The scenario. I have one table person, a person can have any combination of 10 qualities such as eye color (blue, brown, hazel, green), height(5-9,5-10,5-11), weight(120-130,130-140), nose length(1 inch. 2 inch), etc.

I have to make a report that has a count of all of the different possibilities and combinations. I do not need to count non-matches. An example: Person count =1 for  Person with blue-eyes, brown-hair, 5-10, 150-160, Person count 5 with green-eyes, red-hair....

So what I did was to create a tables for each quality (EyeColor, HairColor) and then a table that consisted of the 10 types of qualities (eye_color_id, height_id, weight_id) and populated the Quality Table with every possible combination of every type of quality.

It ended up being 137,700 combinations of eye color, nose length, height, etc... Now I am steping through each record in qualities and performing a find on any person that matches those qualities and keeping the count.

A. Is there a better way to do this as it takes forever to run through.

B. Can I perform a Find within a Find.

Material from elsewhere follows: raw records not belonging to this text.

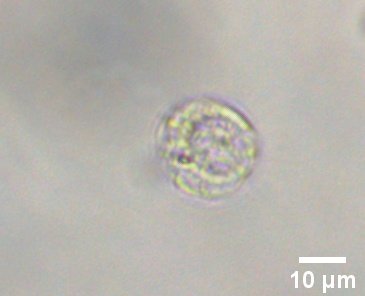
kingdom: Chromista
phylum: Ochrophyta
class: Chrysophyceae
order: Ochromonadales
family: Paraphysomonadaceae
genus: Paraphysomonas
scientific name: Paraphysomonas
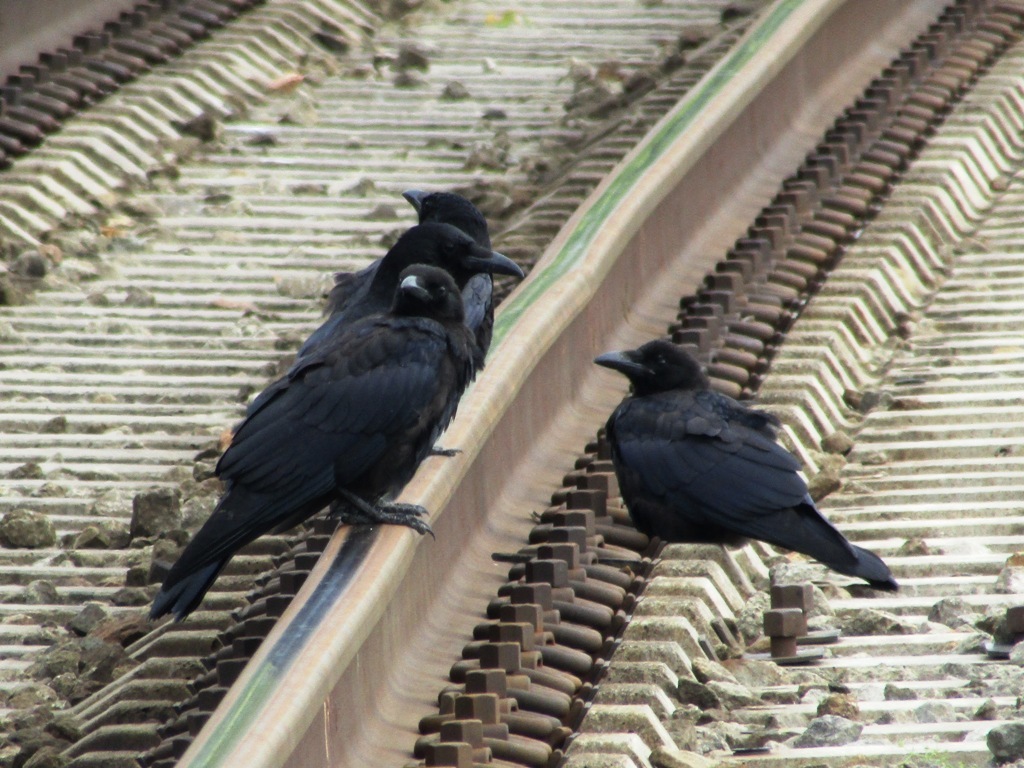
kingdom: Animalia
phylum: Chordata
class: Aves
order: Passeriformes
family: Corvidae
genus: Corvus
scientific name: Corvus corone
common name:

IE if there are not any people with blue eyes why search through those records. I need something like  if found_set = find(blue eyes) >0 do more searching, else go to find(brown_eyes) etc...

I guess something like @people = find(blue-eyes)

if @people then find @people.with_the_next_qualities_without_searching_the_entire_db

Re: complex find on large dataset

This should probably be done with custom SQL, as this is exactly what SQL does best. I'm no SQL expert, but my first stab would be something like this:

SELECT COUNT(p.id), q.eye_color, q.height, q.weight, . . .
    FROM people AS p
        LEFT OUTER JOIN qualities AS q
        ON q.person_id = p.id
    GROUP BY q.eye_color, q.height, q.weight, . . .

I may be way off on that, try it out.

Once you've got the SQL sorted out, you can wrap it in a custom method in your ActiveRecord model for easy access.

NOTE: With this solution, there is no need for the table with all possible combinations and the query would run much quicker than iterating over each of the combinations.